Improv can help them in anything from opening someone up, how to tell a good story in the first place, or how to pivot in the moment. If you listen, breathe, and accept whatever is thrown at you, that’s your best chance at your brain actually providing you with what you need to get through these tricky moments. So that’s the main thing. That’s really the connector.
There must be so many ways in which it’s changed over the last 20 years, both what you guys are teaching and how receptive the attorneys are.
Definitely growing receptivity, for sure. And part of that is the fact that some people we trained have now been practicing for a long time, and they have seen that the things that we bring, which might have sounded a little woowoo at first, actually give them and their clients an edge.
And they say that when they introduce us, so there's mad support in the air. Still, we work constantly to try to make it not a mystery about how this is connected. And we are honestly 20 years in, and still, like, I’ll finish a big session and go, “No! Somehow I just didn’t nail that.” I could feel it, I could see that some people got it and some people didn't.
Is there anything I didn't ask about that you want to mention?
The thing I would just love to say is, it makes me feel emotional to say it: I feel very honored to interact with this field and the people who are working in this field. It gets to me all the time what the level of challenge is for public defenders.
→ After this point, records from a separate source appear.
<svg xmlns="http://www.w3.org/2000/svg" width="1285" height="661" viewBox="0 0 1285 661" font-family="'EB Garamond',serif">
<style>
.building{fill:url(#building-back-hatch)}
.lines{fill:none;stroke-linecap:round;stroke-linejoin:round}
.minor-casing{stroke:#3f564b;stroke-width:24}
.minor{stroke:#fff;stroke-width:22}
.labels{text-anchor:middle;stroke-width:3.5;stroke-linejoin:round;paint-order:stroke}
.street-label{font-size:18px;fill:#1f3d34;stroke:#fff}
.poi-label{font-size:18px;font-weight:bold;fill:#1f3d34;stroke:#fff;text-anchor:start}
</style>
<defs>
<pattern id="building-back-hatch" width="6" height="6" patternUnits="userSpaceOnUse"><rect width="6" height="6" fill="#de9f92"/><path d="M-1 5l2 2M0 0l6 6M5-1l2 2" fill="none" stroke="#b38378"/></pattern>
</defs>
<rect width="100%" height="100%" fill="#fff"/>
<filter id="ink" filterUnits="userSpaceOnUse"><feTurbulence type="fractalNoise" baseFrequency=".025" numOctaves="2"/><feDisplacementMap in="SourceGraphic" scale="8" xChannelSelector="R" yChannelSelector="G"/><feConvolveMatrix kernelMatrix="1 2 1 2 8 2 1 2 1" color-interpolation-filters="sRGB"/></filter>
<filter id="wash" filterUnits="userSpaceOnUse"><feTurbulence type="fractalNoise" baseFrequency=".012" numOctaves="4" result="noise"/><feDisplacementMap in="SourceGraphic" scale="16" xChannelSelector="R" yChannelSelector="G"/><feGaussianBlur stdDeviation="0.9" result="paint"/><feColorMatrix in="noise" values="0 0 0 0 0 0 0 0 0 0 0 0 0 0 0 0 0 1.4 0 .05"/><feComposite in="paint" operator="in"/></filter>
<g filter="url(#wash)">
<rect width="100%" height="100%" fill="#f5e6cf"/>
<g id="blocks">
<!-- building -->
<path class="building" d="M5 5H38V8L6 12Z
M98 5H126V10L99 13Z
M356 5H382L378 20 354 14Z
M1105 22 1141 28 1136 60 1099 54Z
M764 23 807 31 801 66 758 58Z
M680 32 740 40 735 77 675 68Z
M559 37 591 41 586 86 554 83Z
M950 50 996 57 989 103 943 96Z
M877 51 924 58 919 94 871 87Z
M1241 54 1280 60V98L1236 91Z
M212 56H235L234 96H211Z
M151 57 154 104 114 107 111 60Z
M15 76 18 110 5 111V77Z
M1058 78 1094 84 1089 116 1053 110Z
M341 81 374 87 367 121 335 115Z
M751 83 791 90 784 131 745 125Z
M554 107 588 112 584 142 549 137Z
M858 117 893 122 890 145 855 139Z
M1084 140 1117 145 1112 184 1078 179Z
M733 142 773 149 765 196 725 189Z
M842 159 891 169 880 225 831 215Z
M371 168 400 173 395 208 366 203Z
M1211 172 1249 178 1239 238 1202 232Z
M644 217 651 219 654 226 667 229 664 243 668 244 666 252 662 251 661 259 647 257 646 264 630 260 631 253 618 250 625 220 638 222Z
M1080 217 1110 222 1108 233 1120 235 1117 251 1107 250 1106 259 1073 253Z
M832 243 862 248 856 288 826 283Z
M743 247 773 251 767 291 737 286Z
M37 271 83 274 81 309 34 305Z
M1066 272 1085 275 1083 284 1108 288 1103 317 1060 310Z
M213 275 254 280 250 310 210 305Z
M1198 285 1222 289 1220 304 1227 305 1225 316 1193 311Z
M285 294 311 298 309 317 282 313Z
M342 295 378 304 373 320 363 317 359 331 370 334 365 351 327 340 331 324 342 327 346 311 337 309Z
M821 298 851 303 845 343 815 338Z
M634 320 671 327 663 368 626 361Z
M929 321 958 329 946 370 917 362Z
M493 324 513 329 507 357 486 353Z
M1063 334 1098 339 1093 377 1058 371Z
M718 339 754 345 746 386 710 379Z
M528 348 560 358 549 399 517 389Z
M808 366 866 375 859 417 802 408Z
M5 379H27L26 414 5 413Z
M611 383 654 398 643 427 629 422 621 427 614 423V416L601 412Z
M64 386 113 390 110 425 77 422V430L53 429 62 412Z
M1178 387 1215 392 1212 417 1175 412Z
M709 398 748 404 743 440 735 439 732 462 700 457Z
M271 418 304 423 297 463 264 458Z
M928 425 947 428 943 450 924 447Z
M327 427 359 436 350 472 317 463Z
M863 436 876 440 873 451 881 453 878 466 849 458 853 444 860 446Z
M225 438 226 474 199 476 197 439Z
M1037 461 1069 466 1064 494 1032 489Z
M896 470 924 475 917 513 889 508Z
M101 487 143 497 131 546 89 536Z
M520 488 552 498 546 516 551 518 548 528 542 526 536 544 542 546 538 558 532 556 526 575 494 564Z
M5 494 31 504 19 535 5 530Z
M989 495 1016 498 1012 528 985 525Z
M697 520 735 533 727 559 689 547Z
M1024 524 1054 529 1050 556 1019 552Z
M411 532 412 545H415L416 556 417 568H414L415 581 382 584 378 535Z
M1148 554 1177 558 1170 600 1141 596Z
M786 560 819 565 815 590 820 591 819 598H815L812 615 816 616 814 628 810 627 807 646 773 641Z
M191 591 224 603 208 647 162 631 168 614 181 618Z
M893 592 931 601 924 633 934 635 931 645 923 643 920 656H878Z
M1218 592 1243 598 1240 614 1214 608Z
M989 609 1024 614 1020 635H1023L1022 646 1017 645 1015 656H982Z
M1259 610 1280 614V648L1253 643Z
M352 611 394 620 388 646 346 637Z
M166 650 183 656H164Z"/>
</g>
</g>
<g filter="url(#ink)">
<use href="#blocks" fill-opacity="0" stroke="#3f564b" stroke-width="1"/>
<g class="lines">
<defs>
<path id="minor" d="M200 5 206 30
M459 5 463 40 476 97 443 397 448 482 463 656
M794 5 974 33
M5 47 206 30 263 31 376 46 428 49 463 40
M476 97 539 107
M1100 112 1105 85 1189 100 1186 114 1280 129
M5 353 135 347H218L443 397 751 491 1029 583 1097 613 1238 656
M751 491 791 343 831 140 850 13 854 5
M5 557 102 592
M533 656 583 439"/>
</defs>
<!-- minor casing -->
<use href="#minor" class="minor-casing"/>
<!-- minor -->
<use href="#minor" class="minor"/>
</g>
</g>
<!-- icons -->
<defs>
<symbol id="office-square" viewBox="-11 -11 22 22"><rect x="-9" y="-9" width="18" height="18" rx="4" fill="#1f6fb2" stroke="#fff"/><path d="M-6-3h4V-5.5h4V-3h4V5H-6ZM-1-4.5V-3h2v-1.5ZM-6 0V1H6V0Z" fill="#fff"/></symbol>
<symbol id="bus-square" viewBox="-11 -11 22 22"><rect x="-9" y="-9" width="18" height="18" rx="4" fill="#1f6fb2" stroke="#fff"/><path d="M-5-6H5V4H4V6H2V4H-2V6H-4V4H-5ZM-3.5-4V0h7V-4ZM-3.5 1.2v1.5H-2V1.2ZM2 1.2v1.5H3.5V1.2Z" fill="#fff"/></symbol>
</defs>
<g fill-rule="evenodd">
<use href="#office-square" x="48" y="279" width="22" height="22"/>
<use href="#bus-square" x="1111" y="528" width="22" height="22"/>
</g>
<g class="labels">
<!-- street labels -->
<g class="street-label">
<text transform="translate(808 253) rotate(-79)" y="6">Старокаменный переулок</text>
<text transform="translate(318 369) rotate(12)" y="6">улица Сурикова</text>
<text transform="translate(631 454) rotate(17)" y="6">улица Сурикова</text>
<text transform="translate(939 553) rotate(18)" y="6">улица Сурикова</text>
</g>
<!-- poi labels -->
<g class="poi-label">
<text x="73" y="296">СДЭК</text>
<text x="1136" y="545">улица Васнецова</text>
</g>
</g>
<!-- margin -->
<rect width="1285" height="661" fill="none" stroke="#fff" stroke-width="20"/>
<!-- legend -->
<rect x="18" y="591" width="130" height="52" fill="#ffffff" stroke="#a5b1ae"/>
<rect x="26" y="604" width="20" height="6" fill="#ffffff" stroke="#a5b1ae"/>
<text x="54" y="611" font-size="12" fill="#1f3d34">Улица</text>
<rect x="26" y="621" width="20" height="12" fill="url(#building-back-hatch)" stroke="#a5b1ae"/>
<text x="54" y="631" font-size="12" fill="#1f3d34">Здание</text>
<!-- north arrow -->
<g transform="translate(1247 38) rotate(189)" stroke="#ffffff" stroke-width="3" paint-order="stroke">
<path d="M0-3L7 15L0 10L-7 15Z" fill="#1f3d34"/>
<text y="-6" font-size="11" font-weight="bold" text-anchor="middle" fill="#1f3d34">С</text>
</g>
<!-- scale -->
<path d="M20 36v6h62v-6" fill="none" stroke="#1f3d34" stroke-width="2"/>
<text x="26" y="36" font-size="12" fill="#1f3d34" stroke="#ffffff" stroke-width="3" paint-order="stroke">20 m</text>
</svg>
Several weeks ago, we were working with people who work in immigration court, who are just the walking wounded, and who have to practice at a table, sitting down. It’s like, how do you take a disempowered situation, and even with all the restrictions in different courtrooms, how can they power up? There would be no real justice without public defenders. It's like public school teachers. There would be no real democracy. So it is my honor to support. They’re all advocates for how the carceral system should be completely overhauled. And so am I now. I learn so much from these people.